Luftaufnahme vom Psychiatrischen Zentrum Nordbaden

World Maternal Health Day

Psychische Belastungen rund um Schwangerschaft & Geburt sind häufig – aber oft tabu. Zehn bis 15 % aller Frauen leiden nach der Geburt an depressiven Symptomen.

Jeden ersten Mittwoch im Mai findet der World Maternal Mental Health Day statt. An diesem Tag steht die psychische Gesundheit von Müttern im Mittelpunkt. Besonderes Augenmerk liegt hierbei auf Angst- oder Stimmungsstörungen rund um die Geburt.
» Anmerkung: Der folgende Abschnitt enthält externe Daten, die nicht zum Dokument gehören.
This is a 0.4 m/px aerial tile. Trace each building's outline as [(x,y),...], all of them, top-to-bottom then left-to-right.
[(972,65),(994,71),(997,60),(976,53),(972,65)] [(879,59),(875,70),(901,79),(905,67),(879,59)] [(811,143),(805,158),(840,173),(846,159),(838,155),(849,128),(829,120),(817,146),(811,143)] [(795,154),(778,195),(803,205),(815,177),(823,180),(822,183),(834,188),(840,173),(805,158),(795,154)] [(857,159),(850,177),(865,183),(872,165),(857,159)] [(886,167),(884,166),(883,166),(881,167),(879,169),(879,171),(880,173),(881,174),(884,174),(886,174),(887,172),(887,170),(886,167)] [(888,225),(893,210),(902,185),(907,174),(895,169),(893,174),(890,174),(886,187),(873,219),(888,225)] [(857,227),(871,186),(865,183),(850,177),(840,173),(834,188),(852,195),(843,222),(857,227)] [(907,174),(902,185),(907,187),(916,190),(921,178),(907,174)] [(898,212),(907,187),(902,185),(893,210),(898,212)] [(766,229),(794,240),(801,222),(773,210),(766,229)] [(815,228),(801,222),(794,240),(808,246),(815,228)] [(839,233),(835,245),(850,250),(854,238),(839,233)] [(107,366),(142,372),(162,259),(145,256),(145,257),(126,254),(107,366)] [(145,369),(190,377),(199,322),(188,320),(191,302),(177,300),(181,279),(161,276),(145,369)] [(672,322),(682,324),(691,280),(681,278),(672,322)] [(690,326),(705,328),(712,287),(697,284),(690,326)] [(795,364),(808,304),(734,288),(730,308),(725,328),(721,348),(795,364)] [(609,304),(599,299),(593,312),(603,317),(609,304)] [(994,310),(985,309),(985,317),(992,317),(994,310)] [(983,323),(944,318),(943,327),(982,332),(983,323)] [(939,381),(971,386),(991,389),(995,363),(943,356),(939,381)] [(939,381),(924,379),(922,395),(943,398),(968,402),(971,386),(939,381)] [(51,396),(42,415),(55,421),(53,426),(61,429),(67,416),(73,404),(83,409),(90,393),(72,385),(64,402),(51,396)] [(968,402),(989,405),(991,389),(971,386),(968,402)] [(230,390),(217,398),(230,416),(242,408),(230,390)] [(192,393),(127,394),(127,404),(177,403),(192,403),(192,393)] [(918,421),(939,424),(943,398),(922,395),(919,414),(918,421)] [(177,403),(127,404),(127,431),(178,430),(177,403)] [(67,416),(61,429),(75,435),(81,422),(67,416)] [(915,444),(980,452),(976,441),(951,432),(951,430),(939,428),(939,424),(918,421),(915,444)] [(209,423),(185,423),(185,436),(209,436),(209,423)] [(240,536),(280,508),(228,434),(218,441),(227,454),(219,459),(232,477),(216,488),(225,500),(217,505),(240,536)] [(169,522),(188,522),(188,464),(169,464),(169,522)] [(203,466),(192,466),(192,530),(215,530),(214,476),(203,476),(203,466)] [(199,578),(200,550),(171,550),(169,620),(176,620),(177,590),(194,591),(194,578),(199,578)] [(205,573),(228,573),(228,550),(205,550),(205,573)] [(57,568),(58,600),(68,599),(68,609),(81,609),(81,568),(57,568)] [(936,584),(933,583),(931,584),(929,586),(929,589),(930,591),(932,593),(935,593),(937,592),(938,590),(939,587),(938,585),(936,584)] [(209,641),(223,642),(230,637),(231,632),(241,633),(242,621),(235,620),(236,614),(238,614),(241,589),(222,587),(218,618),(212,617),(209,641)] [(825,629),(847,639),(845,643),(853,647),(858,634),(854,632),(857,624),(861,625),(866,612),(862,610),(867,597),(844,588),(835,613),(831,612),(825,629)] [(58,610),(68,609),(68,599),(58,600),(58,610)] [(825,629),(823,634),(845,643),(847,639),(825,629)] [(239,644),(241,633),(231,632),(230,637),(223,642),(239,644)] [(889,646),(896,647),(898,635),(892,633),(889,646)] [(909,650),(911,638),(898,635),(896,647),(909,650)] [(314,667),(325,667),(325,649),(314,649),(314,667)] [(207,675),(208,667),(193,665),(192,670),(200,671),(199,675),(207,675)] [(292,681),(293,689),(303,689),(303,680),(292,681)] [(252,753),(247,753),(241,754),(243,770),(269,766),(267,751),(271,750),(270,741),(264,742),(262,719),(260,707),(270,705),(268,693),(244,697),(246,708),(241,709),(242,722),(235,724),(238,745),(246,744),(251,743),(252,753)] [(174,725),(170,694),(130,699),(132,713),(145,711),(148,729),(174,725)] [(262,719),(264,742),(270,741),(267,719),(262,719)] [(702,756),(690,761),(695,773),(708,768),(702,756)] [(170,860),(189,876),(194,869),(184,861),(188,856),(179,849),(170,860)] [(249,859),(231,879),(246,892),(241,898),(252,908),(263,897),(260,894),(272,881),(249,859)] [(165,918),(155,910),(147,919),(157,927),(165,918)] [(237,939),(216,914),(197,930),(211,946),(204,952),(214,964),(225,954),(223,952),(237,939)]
Trotz wachsender Aufmerksamkeit gibt es weiterhin große Hürden, sich Hilfe zu suchen. Viele Frauen melden sich erst nach Monaten, wenn bereits viel Belastendes passiert ist. Zwar wird das Thema „Baby Blues“ oder postpartale Depression inzwischen häufiger in schwangerschaftsbegleitender Literatur aufgegriffen, doch wird oft unterschätzt, wie ernst sich psychische Erkrankungen entwickeln können. Hinzu kommt ein starkes Stigma: Viele Betroffene glauben, sie müssten ihre Probleme allein bewältigen. Schuldgefühle und das Gefühl, dem eigenen Kind nicht gerecht zu werden, sind häufige Begleiter.

Mirko Messer, Oberarzt der Mutter-Kind-Behandlung auf der Station 43, gibt betroffenen Frauen daher eine klare Botschaft mit auf den Weg:

„Trauen sie sich, Hilfe zu suchen. Hier am PZN Wiesloch bieten wir unverbindliche Beratung. Gemeinsam mit Ihnen suchen wir nach der passenden Lösung für Ihre Familie.“


In den meisten Fällen erfolgt der erste Kontakt über Gynäkologinnen und Gynäkologen, Hebammen oder die Frühen Hilfen. Nur wenige Frauen melden sich von sich aus. Dabei steht oft ein gut ausgebautes uns schnell verfügbares Hilfenetzwerk zur Verfügung.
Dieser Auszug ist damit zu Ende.